DLR-RM / stable-baselines3

PyTorch version of Stable Baselines, reliable implementations of reinforcement learning algorithms.
https://stable-baselines3.readthedocs.io
MIT License
8.38k stars 1.61k forks source link

[Bug]: if learning_rate function uses special types, they can cause torch.load to fail when weights_only=True #1900

Closed markscsmith closed 2 months ago

markscsmith commented 2 months ago

🐛 Bug

When using the model save/load function, using certain types in a learning_rate function will cause the model.load to require weights_only=False because they are not an allowed safe unpickle type.

To Reproduce

from stable_baselines3 import PPO
import numpy as np
path = "ppo_pendulum.zip"
PPO("MlpPolicy", "Pendulum-v1", learning_rate=lambda _: np.sin(1.0)).save(path)       
PPO.load(path) # 💥

Relevant log output / Error message

Traceback (most recent call last):
  File "<stdin>", line 1, in <module>
  File "/home/mscs/OneFiveOne/venv/lib/python3.10/site-packages/stable_baselines3/common/base_class.py", line 680, in load
    data, params, pytorch_variables = load_from_zip_file(
  File "/home/mscs/OneFiveOne/venv/lib/python3.10/site-packages/stable_baselines3/common/save_util.py", line 450, in load_from_zip_file
    th_object = th.load(file_content, map_location=device, weights_only=True)
  File "/home/mscs/OneFiveOne/venv/lib/python3.10/site-packages/torch/serialization.py", line 1024, in load
    raise pickle.UnpicklingError(UNSAFE_MESSAGE + str(e)) from None
_pickle.UnpicklingError: Weights only load failed. Re-running `torch.load` with `weights_only` set to `False` will likely succeed, but it can result in arbitrary code execution.Do it only if you get the file from a trusted source. WeightsUnpickler error: Unsupported class numpy.core.multiarray.scalar

System Info

(venv) mscs@hush:~/OneFiveOne$ python -c 'import stable_baselines3 as sb3; sb3.get_system_info()'
2024-04-18 21:09:04.412040: I tensorflow/core/platform/cpu_feature_guard.cc:182] This TensorFlow binary is optimized to use available CPU instructions in performance-critical operations.
To enable the following instructions: AVX2 FMA, in other operations, rebuild TensorFlow with the appropriate compiler flags.
- OS: Linux-6.5.0-27-generic-x86_64-with-glibc2.35 # 28~22.04.1-Ubuntu SMP PREEMPT_DYNAMIC Fri Mar 15 10:51:06 UTC 2
- Python: 3.10.12
- Stable-Baselines3: 2.3.0
- PyTorch: 2.4.0.dev20240417+rocm6.0
- GPU Enabled: True
- Numpy: 1.26.4
- Cloudpickle: 3.0.0
- Gymnasium: 0.29.1
- OpenAI Gym: 0.26.2

Checklist

markscsmith commented 2 months ago

See #1852 for details on the upstream reason in pytorch this is needed

araffin commented 2 months ago

For reference, this is not a bug per se (the return type of a lr schedule should be float, not np.ndarray) but it is annoying for users/error message should be improved anyway.

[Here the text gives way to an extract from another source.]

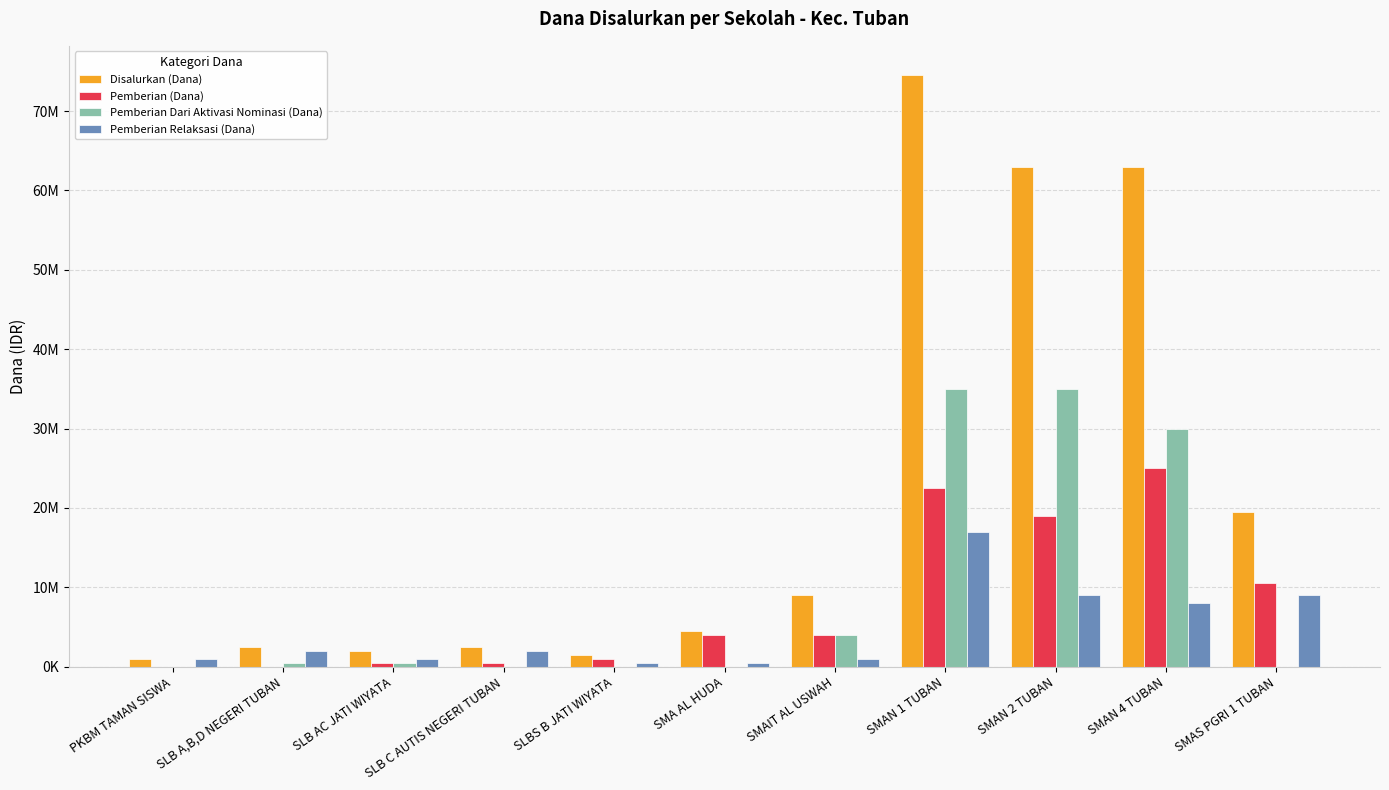

The value of Pemberian Relaksasi (Dana) at SMAN 2 TUBAN is 13632566. True or false?

False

markscsmith commented 2 months ago

Oh! My bad! Should I recategorize as enhancement? Thank you for being so patient with my noob mistakes :)

araffin commented 2 months ago

Oh! My bad! Should I recategorize as enhancement? Thank you for being so patient with my noob mistakes :)

this is fine, no worry, I just wanted to comment in case someone else finds the issue.